Sorry it only happens when I get water up to the seat of it. It's snorkled and jetted. It only happens when my wench goes under.


----------



## Polaris425 (Dec 16, 2004)

Vent line somewhere hanging down? My brute started doing this once, turns out the carb vent line had fallen down on the header and had a few holes in it, allowing water/steam to get in the vent line.


----------



## gpinjason (Nov 10, 2009)

Check all ur vents like polaris425 said, and dielectric grease EVERY electrical connector u can find... Including the spark plug boots... Sounds like something might be getting wet... Usually if it's causing engine power loss it's plug wires or coils...


----------



## poporunner50 (Aug 5, 2010)

Thanks sounds like a mother job for thursday.


----------



## bruterider27 (Apr 29, 2010)

It only does it when he goes deep and were going to do the plug and so on but I don't think its a vent cause it dies down and he gives it more gas and it goes then


----------



## MUDDIE49 (Aug 30, 2009)

gpinjason said:


> might need a little more info on what is happening.. if it's just bogging down when you give gas, it could be dirty carb, clogged exhaust, clogged air filter... I would lean more towards the carb being dirty though...

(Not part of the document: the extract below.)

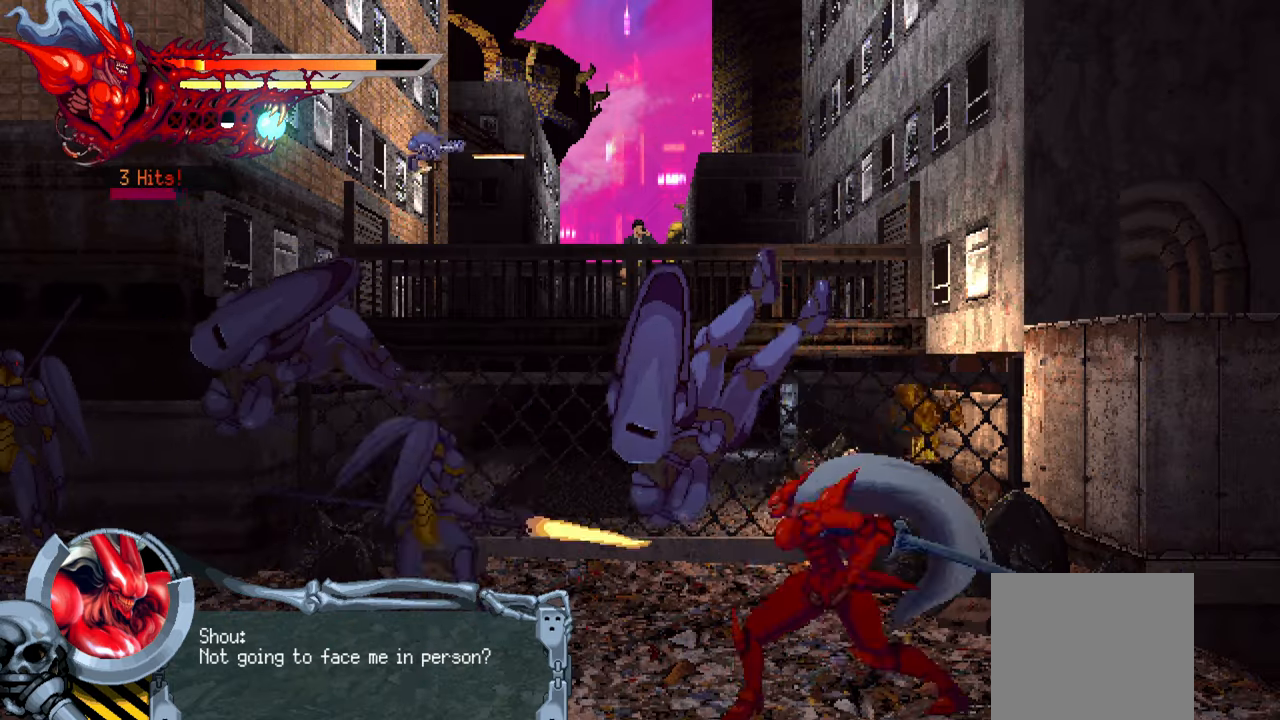
{"buttons": ["SQUARE", "DPAD_LEFT"], "right_stick": "center", "events": [[17, "SQUARE", "up"], [84, "SQUARE", "down"], [150, "SQUARE", "up"], [217, "SQUARE", "down"], [267, "SQUARE", "up"], [350, "SQUARE", "down"], [400, "SQUARE", "up"], [450, "SQUARE", "down"]]}
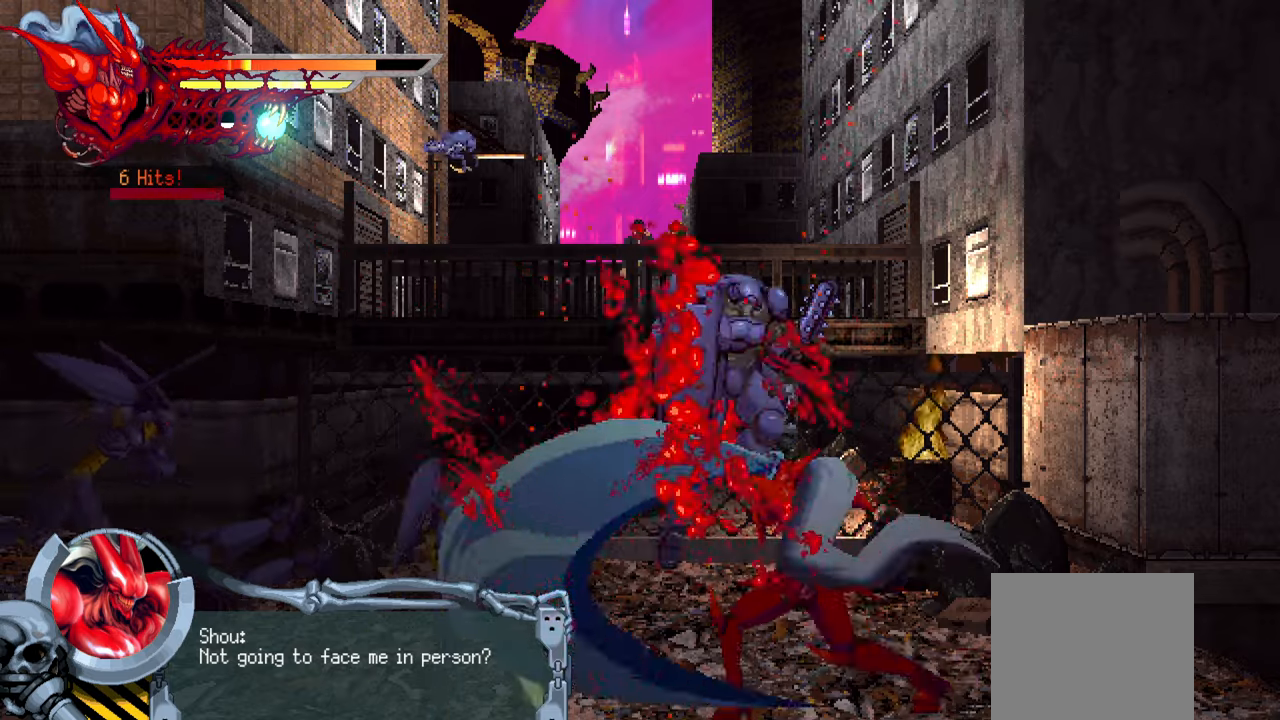
{"buttons": ["SQUARE", "DPAD_LEFT"], "right_stick": "center", "events": [[50, "L1", "down"], [50, "SQUARE", "up"], [183, "L1", "up"], [333, "SQUARE", "down"], [433, "SQUARE", "up"], [483, "SQUARE", "down"]]}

 I agree sounds like he got some dirt in the system....:agreed:Muddie49


----------



## kd5hqf (Dec 5, 2009)

I had the same problem on mine... Ended up water was getting into the black box next to the coil where the wire's go in. I ended up getting a big party balloon, and putting it around the whole box and wires, then silicon the end. To check it get a squirt bottle and spray it while its running. 

Hope this helps!


----------



## bruterider27 (Apr 29, 2010)

We got it fixed ended up being 2 vents on the carb were gone stuck some hose on it ran it to the handle bar and been good since


----------